# [INPUT DATA]
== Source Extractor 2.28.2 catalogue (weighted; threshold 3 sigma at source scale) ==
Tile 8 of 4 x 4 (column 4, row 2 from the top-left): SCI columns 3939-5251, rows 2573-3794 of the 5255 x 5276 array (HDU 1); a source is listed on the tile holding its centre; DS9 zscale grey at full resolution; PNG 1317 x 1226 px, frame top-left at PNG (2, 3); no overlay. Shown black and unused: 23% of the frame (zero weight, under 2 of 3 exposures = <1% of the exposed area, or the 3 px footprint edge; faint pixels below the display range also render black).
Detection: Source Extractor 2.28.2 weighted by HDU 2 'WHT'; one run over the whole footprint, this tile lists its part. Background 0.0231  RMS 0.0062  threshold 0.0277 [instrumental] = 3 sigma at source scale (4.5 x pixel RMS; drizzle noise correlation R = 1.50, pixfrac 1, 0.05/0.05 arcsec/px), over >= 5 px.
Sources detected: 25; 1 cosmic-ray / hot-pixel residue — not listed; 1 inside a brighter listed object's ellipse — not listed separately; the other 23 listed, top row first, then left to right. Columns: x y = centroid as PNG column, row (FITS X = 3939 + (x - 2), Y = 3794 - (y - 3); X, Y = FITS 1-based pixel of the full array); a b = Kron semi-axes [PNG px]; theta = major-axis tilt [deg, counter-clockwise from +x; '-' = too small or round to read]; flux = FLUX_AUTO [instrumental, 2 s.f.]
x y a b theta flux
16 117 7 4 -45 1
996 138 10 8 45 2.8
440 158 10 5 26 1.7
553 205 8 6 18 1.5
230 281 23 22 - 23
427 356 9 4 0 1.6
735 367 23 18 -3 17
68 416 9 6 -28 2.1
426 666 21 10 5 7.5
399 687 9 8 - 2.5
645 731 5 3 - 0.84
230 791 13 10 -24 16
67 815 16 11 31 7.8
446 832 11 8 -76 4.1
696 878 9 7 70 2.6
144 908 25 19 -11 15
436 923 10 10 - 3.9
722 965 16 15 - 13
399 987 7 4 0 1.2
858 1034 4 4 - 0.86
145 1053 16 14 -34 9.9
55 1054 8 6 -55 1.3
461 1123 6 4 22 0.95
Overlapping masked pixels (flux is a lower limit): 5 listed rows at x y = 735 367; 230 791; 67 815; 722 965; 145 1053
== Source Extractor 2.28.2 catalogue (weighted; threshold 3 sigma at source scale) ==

# [GOAL]
Put every line of the records above into a numbered list, leaving out any blank lines.

# [EXERCISE RESPONSE]
1. == Source Extractor 2.28.2 catalogue (weighted; threshold 3 sigma at source scale) ==
2. Tile 8 of 4 x 4 (column 4, row 2 from the top-left): SCI columns 3939-5251, rows 2573-3794 of the 5255 x 5276 array (HDU 1); a source is listed on the tile holding its centre; DS9 zscale grey at full resolution; PNG 1317 x 1226 px, frame top-left at PNG (2, 3); no overlay. Shown black and unused: 23% of the frame (zero weight, under 2 of 3 exposures = <1% of the exposed area, or the 3 px footprint edge; faint pixels below the display range also render black).
3. Detection: Source Extractor 2.28.2 weighted by HDU 2 'WHT'; one run over the whole footprint, this tile lists its part. Background 0.0231  RMS 0.0062  threshold 0.0277 [instrumental] = 3 sigma at source scale (4.5 x pixel RMS; drizzle noise correlation R = 1.50, pixfrac 1, 0.05/0.05 arcsec/px), over >= 5 px.
4. Sources detected: 25; 1 cosmic-ray / hot-pixel residue — not listed; 1 inside a brighter listed object's ellipse — not listed separately; the other 23 listed, top row first, then left to right. Columns: x y = centroid as PNG column, row (FITS X = 3939 + (x - 2), Y = 3794 - (y - 3); X, Y = FITS 1-based pixel of the full array); a b = Kron semi-axes [PNG px]; theta = major-axis tilt [deg, counter-clockwise from +x; '-' = too small or round to read]; flux = FLUX_AUTO [instrumental, 2 s.f.]
5. x y a b theta flux
6. 16 117 7 4 -45 1
7. 996 138 10 8 45 2.8
8. 440 158 10 5 26 1.7
9. 553 205 8 6 18 1.5
10. 230 281 23 22 - 23
11. 427 356 9 4 0 1.6
12. 735 367 23 18 -3 17
13. 68 416 9 6 -28 2.1
14. 426 666 21 10 5 7.5
15. 399 687 9 8 - 2.5
16. 645 731 5 3 - 0.84
17. 230 791 13 10 -24 16
18. 67 815 16 11 31 7.8
19. 446 832 11 8 -76 4.1
20. 696 878 9 7 70 2.6
21. 144 908 25 19 -11 15
22. 436 923 10 10 - 3.9
23. 722 965 16 15 - 13
24. 399 987 7 4 0 1.2
25. 858 1034 4 4 - 0.86
26. 145 1053 16 14 -34 9.9
27. 55 1054 8 6 -55 1.3
28. 461 1123 6 4 22 0.95
29. Overlapping masked pixels (flux is a lower limit): 5 listed rows at x y = 735 367; 230 791; 67 815; 722 965; 145 1053
30. == Source Extractor 2.28.2 catalogue (weighted; threshold 3 sigma at source scale) ==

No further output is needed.